Scan the records for the string "Nginx"; copy each line where it occurs.

Task data —

=== Section Start ===

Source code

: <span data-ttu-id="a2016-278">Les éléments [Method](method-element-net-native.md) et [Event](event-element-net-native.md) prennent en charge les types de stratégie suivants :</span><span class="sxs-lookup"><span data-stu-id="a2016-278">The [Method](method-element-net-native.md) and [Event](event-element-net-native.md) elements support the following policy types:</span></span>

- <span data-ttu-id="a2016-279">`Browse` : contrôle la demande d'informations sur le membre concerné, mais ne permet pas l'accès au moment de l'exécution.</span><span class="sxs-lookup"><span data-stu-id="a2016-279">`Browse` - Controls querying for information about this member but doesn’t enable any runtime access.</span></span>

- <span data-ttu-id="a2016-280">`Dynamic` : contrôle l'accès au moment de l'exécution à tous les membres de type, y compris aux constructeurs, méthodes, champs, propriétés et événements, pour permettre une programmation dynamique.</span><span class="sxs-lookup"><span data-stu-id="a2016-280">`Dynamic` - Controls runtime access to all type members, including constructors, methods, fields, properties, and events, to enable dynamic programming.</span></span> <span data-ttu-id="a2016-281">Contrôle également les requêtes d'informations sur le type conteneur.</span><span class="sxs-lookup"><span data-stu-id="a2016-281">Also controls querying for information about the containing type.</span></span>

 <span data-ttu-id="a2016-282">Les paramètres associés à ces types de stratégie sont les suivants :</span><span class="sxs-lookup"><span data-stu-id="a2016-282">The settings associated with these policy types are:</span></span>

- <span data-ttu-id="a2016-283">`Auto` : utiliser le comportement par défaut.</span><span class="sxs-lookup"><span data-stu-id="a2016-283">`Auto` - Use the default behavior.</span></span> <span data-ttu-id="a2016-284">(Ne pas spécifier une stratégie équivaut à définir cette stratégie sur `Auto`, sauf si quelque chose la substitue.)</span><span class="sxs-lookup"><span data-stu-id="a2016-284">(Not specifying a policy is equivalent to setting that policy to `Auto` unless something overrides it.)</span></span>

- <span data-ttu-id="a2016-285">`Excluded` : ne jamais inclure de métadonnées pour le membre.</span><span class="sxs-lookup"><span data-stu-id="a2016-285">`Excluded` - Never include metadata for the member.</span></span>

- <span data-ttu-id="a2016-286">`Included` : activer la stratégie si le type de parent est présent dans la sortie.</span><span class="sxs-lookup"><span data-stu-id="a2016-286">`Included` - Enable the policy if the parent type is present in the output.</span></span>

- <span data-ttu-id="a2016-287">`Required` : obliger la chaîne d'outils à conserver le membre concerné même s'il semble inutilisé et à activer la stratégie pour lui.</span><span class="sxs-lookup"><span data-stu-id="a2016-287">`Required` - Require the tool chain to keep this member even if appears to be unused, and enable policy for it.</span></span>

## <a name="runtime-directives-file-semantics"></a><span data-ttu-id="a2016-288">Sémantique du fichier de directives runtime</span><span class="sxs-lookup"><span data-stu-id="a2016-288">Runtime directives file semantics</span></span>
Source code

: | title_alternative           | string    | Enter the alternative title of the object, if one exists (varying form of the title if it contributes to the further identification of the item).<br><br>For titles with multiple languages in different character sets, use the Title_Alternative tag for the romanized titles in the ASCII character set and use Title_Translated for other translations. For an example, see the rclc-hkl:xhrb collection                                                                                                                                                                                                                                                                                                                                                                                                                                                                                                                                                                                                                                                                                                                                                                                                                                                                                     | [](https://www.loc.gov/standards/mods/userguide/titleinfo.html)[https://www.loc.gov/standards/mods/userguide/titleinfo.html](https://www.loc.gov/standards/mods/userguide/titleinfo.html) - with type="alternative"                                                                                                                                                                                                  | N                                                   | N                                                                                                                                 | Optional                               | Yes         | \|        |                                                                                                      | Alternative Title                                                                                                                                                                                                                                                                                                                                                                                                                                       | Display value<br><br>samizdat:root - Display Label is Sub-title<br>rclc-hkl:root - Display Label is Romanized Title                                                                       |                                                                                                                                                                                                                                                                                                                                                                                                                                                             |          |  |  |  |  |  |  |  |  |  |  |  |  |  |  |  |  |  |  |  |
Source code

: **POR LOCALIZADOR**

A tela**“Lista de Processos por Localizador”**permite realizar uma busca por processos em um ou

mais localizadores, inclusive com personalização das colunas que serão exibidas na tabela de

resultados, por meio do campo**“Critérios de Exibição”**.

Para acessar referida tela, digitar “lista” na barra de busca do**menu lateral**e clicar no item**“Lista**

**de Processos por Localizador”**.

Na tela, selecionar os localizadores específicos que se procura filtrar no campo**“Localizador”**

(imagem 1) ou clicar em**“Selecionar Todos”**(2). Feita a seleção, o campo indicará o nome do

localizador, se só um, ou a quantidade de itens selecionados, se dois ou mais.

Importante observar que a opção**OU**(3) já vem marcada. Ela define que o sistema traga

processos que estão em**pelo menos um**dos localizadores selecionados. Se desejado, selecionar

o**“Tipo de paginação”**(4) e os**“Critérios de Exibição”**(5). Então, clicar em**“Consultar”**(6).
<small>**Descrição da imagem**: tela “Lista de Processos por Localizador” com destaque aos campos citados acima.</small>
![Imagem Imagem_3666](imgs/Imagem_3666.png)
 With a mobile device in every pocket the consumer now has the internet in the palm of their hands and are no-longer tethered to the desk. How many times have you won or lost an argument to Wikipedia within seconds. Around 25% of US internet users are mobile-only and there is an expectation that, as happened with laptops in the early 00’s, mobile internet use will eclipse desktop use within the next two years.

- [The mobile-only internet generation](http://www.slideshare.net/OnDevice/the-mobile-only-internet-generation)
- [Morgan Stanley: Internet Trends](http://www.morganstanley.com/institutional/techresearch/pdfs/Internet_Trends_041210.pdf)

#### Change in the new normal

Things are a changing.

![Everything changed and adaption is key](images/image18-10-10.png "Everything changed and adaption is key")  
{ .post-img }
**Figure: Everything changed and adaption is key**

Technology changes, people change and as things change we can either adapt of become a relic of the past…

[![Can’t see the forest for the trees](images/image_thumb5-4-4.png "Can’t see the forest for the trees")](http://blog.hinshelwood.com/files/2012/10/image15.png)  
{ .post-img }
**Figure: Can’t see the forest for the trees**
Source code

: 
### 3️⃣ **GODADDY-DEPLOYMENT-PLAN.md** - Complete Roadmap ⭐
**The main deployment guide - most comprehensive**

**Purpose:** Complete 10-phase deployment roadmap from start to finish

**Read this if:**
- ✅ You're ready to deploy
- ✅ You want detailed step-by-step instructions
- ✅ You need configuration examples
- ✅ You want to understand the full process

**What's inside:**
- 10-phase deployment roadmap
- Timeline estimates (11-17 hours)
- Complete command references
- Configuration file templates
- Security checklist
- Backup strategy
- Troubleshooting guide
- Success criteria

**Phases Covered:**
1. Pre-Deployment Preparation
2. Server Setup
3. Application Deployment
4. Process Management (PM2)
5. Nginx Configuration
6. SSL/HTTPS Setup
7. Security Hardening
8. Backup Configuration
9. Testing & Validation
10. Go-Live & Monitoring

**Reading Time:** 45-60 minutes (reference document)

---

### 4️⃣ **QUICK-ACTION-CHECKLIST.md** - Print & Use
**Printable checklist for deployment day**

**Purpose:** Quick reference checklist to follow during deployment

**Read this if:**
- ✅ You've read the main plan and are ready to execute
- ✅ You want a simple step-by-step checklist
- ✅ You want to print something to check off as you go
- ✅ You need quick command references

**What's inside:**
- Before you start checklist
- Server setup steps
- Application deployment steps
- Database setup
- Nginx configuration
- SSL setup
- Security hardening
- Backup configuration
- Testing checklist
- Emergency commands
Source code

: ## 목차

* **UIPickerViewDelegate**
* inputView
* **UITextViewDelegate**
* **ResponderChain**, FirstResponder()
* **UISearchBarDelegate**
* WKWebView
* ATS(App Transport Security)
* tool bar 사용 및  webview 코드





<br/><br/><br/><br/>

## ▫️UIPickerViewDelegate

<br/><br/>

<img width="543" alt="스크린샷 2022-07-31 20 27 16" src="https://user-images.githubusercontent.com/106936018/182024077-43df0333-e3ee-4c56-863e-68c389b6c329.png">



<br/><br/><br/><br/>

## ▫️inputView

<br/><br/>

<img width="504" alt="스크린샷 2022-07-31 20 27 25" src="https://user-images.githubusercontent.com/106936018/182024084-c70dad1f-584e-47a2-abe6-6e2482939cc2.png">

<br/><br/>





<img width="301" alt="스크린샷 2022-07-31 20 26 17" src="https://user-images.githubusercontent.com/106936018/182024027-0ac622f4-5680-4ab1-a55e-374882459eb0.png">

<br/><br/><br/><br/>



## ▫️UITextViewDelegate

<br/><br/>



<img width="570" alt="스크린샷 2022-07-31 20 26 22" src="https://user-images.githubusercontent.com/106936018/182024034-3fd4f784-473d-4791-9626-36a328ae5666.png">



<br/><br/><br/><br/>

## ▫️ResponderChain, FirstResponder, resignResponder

=== Section End ===

Reply —
5. Nginx Configuration
- Nginx configuration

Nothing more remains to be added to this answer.